22 Mart tarihinde Sabiha Polat derneğimize yaptığı başvurusunda oğlu Erdal Polat’ın Kırıklar 1 nolu F Tipi Kapalı Ceza İnfaz Kurumunda bulunduğunu, 6 yıl kırsalda kaldıktan sonra yaralandığını, şu an sağ kolunda sakat olduğunu, vücudunun çeşitli yerlerinde yaralar ve şarapnel parçaları olduğunu, oğlu tutuklandıktan sonra çeşitli yerlere başvurularda bulunduklarını ve ameliyat olması gerektiğini söylediklerini, ameliyat İzmir’de olmalı denilerek Diyarbakır’dan Bandırma’ya gönderildiğini, Bandırma’da 3 yıl kaldıktan sonra yol parası verilmesi durumunda İzmir’e götürülebileceğinin söylendiğini, İzmir’e götürüldükten sonra ise ameliyatının yapılmadığını, 3 aydır açlık grevinde olduğunu öğrendiğini, açlık grevi sürecinde doktor kontrolünün yapılmadığını ve durumunun kötüye gittiğini söylediğini, kemikleri battığı için oturamayacak durumda olduğunu ve uyuyamadığını söylediğini beyan etmiştir.
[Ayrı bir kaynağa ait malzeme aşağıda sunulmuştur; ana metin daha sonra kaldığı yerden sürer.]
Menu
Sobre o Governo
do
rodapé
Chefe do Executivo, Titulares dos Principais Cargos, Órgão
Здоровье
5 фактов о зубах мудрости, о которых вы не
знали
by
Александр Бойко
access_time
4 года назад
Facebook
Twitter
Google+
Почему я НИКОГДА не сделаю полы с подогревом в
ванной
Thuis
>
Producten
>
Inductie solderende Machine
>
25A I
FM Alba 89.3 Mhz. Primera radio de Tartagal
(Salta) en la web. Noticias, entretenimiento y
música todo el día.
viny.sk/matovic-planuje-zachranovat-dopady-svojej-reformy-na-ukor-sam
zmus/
DENİZLİ T TİPİ KAPALI CEZAEVİ: 5 Ocak tarihinde Aydın Çelik derneğimize yaptığı başvurusunda kardeşi Adem Çelik’in Denizli T Tipi Ceza İnfaz Kurumunda kaldığını, yaptıkları görüşmelerde durumunun kötü olduğunu düşündüğünü beyan etmiştir.
DENİZLİ D TİPİ KAPALI CEZAEVİ: 8 Ocak tarihinde Denizli D Tipi Kapalı Ceza İnfaz Kurumunda kalmakta olan Mustafa Muhammed Ali derneğimize yaptığı başvurusunda kendisinin Kobanêli olduğunu, Kürtçe kitapların verilmediğini ve Türkçe öğrenmek zorunda bırakıldığını, ağabeyi Mehmet Mehmet Ali’nin Urfa 1. Nolu T Tipinde kaldığını ve şartlı tahliyesinin olduğunu, onu GGM’ye gönderip tehlikeli bölgelerden Suriye’ye göndereceklerinden ve hayati tehlikesi olacağından endişe duyduğunu beyan etmiştir.
MENEMEN R TİPİ CEZAEVİ: 6 Şubat tarihinde Aysel Özkul derneğimize yaptığı başvurusunda kardeşi Ahmet Çelik’in Menemen R Tipi Kapalı Ceza İnfaz kurumunda bulunduğunu, 4 yıl önce gözaltındayken işkence gördüğünü, darp raporu alamadığını, 4 senedir el ve ayaklarında titreme, göz kararması, baş dönmesi, vücut fonksiyonlarında azalma olduğunu, beyninde küçülme olduğunu ve bastonla gezdiğini beyan etmiştir.
2 Mart tarihinde İstanbul Maltepe 1 nolu L Tipi Ceza İnfaz Kurumunda kalmakta olan Görgün Oktar İzmir Menemen R Tipi Hapishanesinde kalmakta olan Ergin Aktaş, Ahmed Hami ve Ahmet Çelik arkadaşlarının ATK’den ‘’kendi başına kalamaz’’, ‘’hapishanede kalamaz’’ raporu olmasına rağmen hapishanede olduklarını beyan etmiştir.
BUCA CEZAEVİ: 8 Mart tarihinde Zübeyda Aydemir derneğimize yaptığı başvurusunda oğlu Mehmet Demirhan’ın 6 yıldır Buca Hapishanesinde olduğunu, son görüşlerinde kendisine koğuşuna şüpheli kişilerin getirildiğini, o kişilerin kendisine sataşmasından kaynaklı olarak iki haftadır hücrede tutulduğunu söylediğini ayrıca kızı Gurbet Özkök’e kendisiyle görüşmeme cezası verildiğini beyan etmiştir.